:: Problem ::
The following data has a line with "micrograph of neoplastic" and a line with "cells are negative". Write out exactly those lines and all the lines between them.

Dataset entries:
● ● ●

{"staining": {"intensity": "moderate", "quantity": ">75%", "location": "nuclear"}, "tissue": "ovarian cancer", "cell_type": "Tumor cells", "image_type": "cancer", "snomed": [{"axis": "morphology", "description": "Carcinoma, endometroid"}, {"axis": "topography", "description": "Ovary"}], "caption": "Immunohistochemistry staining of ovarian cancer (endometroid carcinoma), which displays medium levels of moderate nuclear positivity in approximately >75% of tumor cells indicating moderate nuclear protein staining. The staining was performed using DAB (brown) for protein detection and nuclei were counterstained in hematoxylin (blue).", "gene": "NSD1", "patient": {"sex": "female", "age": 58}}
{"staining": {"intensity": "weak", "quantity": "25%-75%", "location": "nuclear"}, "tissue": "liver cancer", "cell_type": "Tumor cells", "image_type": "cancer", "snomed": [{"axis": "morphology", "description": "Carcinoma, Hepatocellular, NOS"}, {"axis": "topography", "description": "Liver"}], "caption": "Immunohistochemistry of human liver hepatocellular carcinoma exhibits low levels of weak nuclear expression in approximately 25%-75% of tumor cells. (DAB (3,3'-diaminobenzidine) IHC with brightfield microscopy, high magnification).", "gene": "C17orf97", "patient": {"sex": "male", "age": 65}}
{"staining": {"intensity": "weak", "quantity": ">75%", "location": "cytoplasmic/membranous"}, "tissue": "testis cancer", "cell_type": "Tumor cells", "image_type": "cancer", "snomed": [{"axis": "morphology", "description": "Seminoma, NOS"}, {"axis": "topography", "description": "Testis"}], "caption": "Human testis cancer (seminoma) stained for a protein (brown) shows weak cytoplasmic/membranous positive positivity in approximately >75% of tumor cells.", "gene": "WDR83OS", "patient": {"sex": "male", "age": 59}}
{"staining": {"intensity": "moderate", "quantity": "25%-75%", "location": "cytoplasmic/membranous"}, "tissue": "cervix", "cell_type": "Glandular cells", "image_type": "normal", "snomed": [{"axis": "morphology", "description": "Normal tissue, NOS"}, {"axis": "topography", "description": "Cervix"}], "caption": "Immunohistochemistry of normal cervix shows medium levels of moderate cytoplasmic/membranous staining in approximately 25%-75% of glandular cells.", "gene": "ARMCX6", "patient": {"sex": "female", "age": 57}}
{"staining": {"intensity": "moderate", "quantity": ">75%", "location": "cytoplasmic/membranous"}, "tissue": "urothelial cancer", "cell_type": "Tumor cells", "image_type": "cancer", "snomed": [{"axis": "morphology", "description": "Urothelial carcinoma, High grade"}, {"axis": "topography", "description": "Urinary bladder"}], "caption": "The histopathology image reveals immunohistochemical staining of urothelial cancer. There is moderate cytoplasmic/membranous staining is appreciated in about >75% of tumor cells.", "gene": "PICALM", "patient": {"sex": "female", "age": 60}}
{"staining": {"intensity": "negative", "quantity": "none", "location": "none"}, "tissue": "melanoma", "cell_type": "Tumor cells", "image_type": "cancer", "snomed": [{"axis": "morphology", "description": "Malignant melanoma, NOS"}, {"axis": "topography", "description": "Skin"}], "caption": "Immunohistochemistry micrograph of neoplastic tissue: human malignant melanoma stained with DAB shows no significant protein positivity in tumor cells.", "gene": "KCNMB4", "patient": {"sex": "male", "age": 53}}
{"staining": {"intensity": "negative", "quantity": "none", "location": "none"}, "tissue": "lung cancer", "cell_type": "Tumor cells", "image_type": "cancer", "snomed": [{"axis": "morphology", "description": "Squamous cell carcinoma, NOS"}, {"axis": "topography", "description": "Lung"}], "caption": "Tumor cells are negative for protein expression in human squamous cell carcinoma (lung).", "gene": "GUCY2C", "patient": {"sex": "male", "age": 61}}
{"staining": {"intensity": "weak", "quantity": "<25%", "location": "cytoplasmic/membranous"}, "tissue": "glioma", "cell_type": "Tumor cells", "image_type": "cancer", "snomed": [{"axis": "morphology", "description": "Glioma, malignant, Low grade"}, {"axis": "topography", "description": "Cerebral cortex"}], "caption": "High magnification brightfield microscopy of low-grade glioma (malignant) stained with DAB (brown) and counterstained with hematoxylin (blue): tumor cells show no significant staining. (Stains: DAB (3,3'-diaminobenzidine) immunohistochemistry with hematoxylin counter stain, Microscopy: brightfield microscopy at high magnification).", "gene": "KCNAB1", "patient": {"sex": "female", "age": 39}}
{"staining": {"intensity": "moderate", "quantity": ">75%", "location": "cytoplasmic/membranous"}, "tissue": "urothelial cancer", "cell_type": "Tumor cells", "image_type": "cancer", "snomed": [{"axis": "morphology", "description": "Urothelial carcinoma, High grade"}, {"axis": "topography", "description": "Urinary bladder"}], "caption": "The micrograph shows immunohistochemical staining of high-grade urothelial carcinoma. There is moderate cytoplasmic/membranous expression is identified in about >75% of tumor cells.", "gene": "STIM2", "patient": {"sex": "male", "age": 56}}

● ● ●

:: Answer space ::
{"staining": {"intensity": "negative", "quantity": "none", "location": "none"}, "tissue": "melanoma", "cell_type": "Tumor cells", "image_type": "cancer", "snomed": [{"axis": "morphology", "description": "Malignant melanoma, NOS"}, {"axis": "topography", "description": "Skin"}], "caption": "Immunohistochemistry micrograph of neoplastic tissue: human malignant melanoma stained with DAB shows no significant protein positivity in tumor cells.", "gene": "KCNMB4", "patient": {"sex": "male", "age": 53}}
{"staining": {"intensity": "negative", "quantity": "none", "location": "none"}, "tissue": "lung cancer", "cell_type": "Tumor cells", "image_type": "cancer", "snomed": [{"axis": "morphology", "description": "Squamous cell carcinoma, NOS"}, {"axis": "topography", "description": "Lung"}], "caption": "Tumor cells are negative for protein expression in human squamous cell carcinoma (lung).", "gene": "GUCY2C", "patient": {"sex": "male", "age": 61}}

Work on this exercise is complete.